Toplumsal hafızada yer eden bu derin izlerden ötürü, Kıbrıslı Türklerin
soruna ilişkin çıkış noktasını şöyle izah edebiliriz. Öncelikle devlet, iki toplumun
kurduğu federatif bölgeler veya egemen kurucu devletler kendilerine ait yetkileri
karşılıklı anlaşmalar yoluyla federal devlete devredecektir. Sınırlı yetkilere sahip
olan federal devlet, federatif / egemen devletlerden üstün değildir. Kıbrıslı Rumların
bireysel bazda siyasi eşitlik tezinin aksine, Kıbrıslı Türkler, her iki kurucu ortağın
eşit sayıda katılımını sağlayan yaklaşımı veya diğer ifadeyle toplumsal bazda siyasi
eşitlik tezini savunmaktadır. Kıbrıslı Türklerin iki bölgelilikten anladığı da oldukça
farklıdır (Gazioğlu,
1997; Khan, 1999).

Kıbrıslı Rumlardan farklı olarak, iki bölgelilik tezi, toplumsal bazda, kesin
olarak, farklı topraklarda idari ayrılığı ifade etmektedir. Daha açık bir şekilde ifade
etmek gerekirse, iki bölgelilik teziyle, Kıbrıslı Türkler, şunu anlamaktadır: 1) Her iki
toplumun birbirleriyle bitişik, ama idari açıdan tek bir toplum tarafından yönetilen;
ve 2) Federal devlete veya merkezi hükümete devredilmeyen yetkilerin, bu topraklar
üzerinde egemen olan federatif / kurucu devlet kurumlan tarafından kullanılması.

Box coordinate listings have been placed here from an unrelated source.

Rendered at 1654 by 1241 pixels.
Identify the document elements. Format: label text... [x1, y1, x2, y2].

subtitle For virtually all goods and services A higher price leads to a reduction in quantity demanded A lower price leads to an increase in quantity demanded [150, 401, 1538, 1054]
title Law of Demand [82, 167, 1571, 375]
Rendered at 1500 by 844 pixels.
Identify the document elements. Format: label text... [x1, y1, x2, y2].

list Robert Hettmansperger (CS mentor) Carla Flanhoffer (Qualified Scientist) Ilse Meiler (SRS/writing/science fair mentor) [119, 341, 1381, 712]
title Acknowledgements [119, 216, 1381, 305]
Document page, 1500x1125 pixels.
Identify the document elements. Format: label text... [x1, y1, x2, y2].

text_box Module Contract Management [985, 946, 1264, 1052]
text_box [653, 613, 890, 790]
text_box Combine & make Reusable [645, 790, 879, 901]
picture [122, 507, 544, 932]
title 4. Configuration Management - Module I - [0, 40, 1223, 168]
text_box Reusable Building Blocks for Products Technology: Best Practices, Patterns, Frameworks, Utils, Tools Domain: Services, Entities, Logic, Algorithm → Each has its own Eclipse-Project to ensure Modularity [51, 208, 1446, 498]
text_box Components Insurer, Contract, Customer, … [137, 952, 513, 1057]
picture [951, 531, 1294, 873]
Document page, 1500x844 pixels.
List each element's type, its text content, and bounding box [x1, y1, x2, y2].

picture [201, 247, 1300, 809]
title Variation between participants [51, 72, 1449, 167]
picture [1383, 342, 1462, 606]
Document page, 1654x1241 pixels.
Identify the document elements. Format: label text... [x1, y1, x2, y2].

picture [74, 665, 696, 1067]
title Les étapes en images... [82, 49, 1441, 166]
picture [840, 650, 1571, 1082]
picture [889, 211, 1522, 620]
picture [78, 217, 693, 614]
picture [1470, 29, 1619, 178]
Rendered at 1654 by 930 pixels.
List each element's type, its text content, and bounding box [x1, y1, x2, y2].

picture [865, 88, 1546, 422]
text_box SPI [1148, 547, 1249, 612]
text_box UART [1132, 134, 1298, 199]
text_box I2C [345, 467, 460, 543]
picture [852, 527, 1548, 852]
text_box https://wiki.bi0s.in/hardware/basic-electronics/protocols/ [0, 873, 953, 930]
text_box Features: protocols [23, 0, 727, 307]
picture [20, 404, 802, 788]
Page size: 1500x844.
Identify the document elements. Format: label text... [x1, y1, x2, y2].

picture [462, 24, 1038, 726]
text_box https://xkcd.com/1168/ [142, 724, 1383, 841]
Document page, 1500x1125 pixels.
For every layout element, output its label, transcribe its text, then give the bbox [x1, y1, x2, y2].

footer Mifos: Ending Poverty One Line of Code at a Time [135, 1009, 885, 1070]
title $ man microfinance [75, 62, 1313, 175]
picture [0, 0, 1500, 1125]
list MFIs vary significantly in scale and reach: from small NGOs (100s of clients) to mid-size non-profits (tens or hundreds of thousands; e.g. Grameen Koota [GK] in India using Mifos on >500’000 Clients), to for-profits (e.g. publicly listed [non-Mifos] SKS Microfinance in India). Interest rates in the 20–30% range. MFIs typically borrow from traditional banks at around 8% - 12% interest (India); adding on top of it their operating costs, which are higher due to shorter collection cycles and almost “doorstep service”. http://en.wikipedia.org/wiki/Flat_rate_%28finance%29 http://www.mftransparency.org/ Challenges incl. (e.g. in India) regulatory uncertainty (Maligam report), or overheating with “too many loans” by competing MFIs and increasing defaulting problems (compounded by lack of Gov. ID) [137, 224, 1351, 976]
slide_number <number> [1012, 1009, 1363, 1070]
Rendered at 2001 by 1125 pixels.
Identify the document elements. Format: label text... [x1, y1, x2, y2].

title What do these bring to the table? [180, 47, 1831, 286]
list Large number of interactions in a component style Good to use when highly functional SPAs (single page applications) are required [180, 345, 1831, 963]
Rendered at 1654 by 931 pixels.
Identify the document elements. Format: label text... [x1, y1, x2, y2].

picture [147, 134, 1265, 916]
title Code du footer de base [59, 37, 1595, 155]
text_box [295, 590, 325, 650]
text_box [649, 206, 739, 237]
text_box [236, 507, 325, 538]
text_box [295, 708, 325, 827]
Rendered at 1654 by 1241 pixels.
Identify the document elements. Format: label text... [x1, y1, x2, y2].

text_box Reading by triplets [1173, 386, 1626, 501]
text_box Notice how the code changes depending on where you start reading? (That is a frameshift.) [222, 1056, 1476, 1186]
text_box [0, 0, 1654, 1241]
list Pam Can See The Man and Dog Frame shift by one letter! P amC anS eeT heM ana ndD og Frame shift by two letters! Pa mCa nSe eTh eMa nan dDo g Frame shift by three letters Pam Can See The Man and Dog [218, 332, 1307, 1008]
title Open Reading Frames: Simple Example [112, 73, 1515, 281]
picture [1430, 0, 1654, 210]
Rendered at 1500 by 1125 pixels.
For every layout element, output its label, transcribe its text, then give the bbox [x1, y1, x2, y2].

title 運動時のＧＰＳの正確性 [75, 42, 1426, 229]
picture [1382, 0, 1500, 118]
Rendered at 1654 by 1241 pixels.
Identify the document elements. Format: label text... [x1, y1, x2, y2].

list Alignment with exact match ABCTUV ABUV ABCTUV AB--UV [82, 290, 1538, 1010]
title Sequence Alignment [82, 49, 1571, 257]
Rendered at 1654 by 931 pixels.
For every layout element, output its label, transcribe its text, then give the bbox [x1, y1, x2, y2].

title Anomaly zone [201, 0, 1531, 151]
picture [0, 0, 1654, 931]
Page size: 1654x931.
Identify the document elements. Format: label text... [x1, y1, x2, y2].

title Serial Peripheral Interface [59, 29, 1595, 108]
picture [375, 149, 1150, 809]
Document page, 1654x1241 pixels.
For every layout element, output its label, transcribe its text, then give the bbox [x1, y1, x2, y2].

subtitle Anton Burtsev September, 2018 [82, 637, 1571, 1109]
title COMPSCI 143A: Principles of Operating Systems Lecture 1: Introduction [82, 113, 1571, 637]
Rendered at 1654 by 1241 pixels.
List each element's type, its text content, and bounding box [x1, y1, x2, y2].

Kıbrıslı Rumların, göçmenlerin evlerine geri dönmesi, Türk askerinin ve
Türkiyeli yerleşimcilerin tümüyle adadan ayrılması gibi önceliklerine rağmen,
Kıbrıslı Türklerin öncelikleri ise şunlardır: Yeni kurulacak devletin kurucu ortağı
olmak, ileride yaşanması muhtemel çatışmalara karşı kendilerini güvende hissetmek
amacıyla egemenlik ve self-determinasyon haklarının hem Rumlara hem de
Türklere ortaklaşa tanınması, ve kendi güvenlikleri içim 1960 Garanti
Antlaşması’nın devam etmesi ve adada Türk askerinin varlığının sürmesi.

1964 yılından 1974 Barış Harekatı’na kadar geçen on yıllık dönemde,
Kıbrıslı Türkler, Cumhurbaşkanı Yardımcılığı makamının devamına karşılık, veto
hakkından ve anayasal düzenlemeler için gereken 2 / 3 oy sisteminden vazgeçmeye
hazır olduklarını açıklıyorlardı. Rumların isteklerine uygun olarak, kamu
hizmetlerinde ve yönetimde, 80’e 20 oranını kabul ediyorlardı.

Ancak bu tavizlere karşılık, siyasi ortaklıktan vazgeçmeyen Kıbrıslı Türkler,
yerel özerklik verilerek, kendi idari yönetimleri altındaki bölgelerde yaşamak
istediklerini belirtiyorlardı. Köylerin, toplumsal / etnik kriterlere göre yeniden
yapılandırılması taraftarı olan Türklere göre, iki Yerel Otorite Konseyi kurulmalıydı
ve iki ayrı Cemaat Meclisi yeniden oluşturulmalıydı. Merkezi Hükümet ise,
Rumların savunduğu tam otorite kurma teklifinin aksine, yerel yönetimler arasında,
sadece koordinasyonu sağlamakla görevli olacaktı.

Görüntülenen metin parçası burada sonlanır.